Not the person you responded to, but I just joined somewhere new and it's clear Firebase was the biggest mistake / is the biggest source of technical debt. It was helpful for bootstrapping 6 years ago, but now it stands out as the worst part of our tech stack. For our small shop, we will not be able to migrate any time soon.
- Most frustrating are the outages we have no control over. It seems like every other day, the server running our firebase instance mysteriously disappears from the internet. We can ping `my-app.fibaseio.com` but receive no events from it. This lasts anywhere from 5 to 25 minutes. Usually there is no blip in the firebase status page. The main devs have given up trying to debug it.
- We are nearing the resource limits of the paid plan for a single realtime database. We're working on splitting our one database into a master and sharding what we can.
- The particular eventual consistency and transaction semantics require workarounds everywhere. If you want an atomic transaction, you have to perform it on some common parent, but you are also encouraged to keep your data model flat and normalize as much as possible. Our integration test suite is tiny and horrendously slow because we cannot rely on Firebase to be timely, so there are huge timeouts everywhere that regularly take ages. Every past attempt at tuning the timeouts to be shorter eventually causes spurious failures a week later.
- Unless your data closely models the kind of chat application Firebase was built around, you end up needing a real database eventually. Not just to perform real queries with joins and complex logic, but also to essentially maintain indices that anemic mobile clients can use because the firebase filtered query semantics are limited to a single key. Now you need some kind of daemon to shuffle data in and out of your real database. Unfortunately, your real database is missing tons of foreign key constraints because that's the easiest way to handle firebase's eventual consistency.
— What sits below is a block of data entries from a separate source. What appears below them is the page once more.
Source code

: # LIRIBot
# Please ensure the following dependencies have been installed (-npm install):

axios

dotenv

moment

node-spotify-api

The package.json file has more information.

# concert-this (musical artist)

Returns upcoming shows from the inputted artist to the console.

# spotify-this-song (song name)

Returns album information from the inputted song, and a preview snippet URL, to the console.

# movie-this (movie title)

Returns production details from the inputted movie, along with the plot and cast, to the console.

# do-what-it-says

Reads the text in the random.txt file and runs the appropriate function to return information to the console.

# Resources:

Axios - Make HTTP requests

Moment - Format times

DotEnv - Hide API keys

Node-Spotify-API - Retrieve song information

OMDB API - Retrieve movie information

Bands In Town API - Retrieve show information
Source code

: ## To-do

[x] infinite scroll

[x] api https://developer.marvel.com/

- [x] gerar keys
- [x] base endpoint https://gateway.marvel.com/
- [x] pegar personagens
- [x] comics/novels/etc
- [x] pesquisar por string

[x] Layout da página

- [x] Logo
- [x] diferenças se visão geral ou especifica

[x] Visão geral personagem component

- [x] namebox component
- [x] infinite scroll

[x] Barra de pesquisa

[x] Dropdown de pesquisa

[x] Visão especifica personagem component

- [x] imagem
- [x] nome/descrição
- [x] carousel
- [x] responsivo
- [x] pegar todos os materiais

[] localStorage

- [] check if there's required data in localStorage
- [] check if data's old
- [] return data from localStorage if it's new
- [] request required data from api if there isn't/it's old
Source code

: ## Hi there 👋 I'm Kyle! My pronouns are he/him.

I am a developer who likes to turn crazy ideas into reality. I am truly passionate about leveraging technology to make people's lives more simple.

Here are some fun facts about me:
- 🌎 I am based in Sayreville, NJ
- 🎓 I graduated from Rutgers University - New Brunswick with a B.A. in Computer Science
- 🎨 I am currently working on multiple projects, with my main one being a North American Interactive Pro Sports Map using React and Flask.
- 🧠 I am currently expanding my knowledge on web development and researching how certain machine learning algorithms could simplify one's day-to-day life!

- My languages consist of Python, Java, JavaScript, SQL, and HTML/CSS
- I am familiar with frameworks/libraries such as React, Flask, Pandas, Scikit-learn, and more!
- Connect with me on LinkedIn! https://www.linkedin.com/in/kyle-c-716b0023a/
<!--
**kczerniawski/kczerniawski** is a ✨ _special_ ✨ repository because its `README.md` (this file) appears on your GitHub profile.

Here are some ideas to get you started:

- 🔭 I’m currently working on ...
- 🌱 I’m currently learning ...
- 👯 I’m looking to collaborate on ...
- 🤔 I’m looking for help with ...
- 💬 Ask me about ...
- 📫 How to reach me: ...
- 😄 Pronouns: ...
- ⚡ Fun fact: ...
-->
That's just my take a month after joining somewhere intimately coupled to firebase.
It's a combination of a lack of developer bandwidth, fatigue, and typical difficult google customer service. Previously it was just a sole backend developer who also did the server operations/SRE type stuff plus a couple front end web developers. To them, it quickly became just a fact of life after repeatedly failing to find a solution. The customer service people don't like that, because these short down times always happen during standard business hours (only time our service is ever used). Complaints about disrupted sales pitches or customer demos go ignored.
I'm joining as the second backend developer, so maybe while I'm still green and have the naive bravery, I will go give it another shot next time it happens. I don't know much about advanced networking, but we suspect there's some kind of partition happening frequently between our servers and our production firebase instance. Uncertain how to debug that and how to work around it. It usually affects all of our servers, which are located in a single data center. I suppose next time I will try to track down and inspect the socket being used by the firebase SDK, but I don't really know what to be looking for at that point.
Mostly database-related issues as far as I understand. What I’m wondering is: is it related to Firebase only or more would it apply more generally to any NoSQL databases provider?
So I've been using it in production for about 4 years. I still have a couple of projects there, unfortunately.
Firebase lets you grow super easily at first but the bigger your project the more of a problem it becomes in terms of development.
The biggest problem is that databases are extremely inadequate for anything that goes beyond prototypes or very simple uses cases. There are no relations, very basic querying / filtering, no ACID, etc. your logic to interact with the databases becomes super tedious. Fauna is by far a much better serverless DB.
There is huge vendor lock in and their client libraries are huge. The JS library is like 200kB minified and gzipped. You can in principle use REST to interact with the backend but you lose most interesting features (realtime, sync, etc).
Cloud Functions are extremely tedious to work with. Most of your functions cannot be tested locally and they take forever to upload. Sometimes even minutes. Sometimes deploy gets stuck and don't you dare cancel the upload otherwise it will take more time to be able to upload again. With Cloudflare Workers you can do all in local dev and deploy takes seconds. With Zeit Now you can also make all dev locally.
The Firebase Console is a huge piece of bloated JS made in Angular 1 IIRC. It's also very basic as far as functionality goes.
Firebase hosting is good. Nothing to complain but all other options are equally great (Netlify, Zeit, Cloudflare Workers Sites, etc).
Not positive if it's still an issue or not but they had a Geopoint type in Firestore but I incorrectly assumed you'd be able to do geo searches because of that. Their proposed solution was to pipe the Firestore docs to Algolia indexes and use their service. I did that and I love Algolia but don't assume anything because it's Google.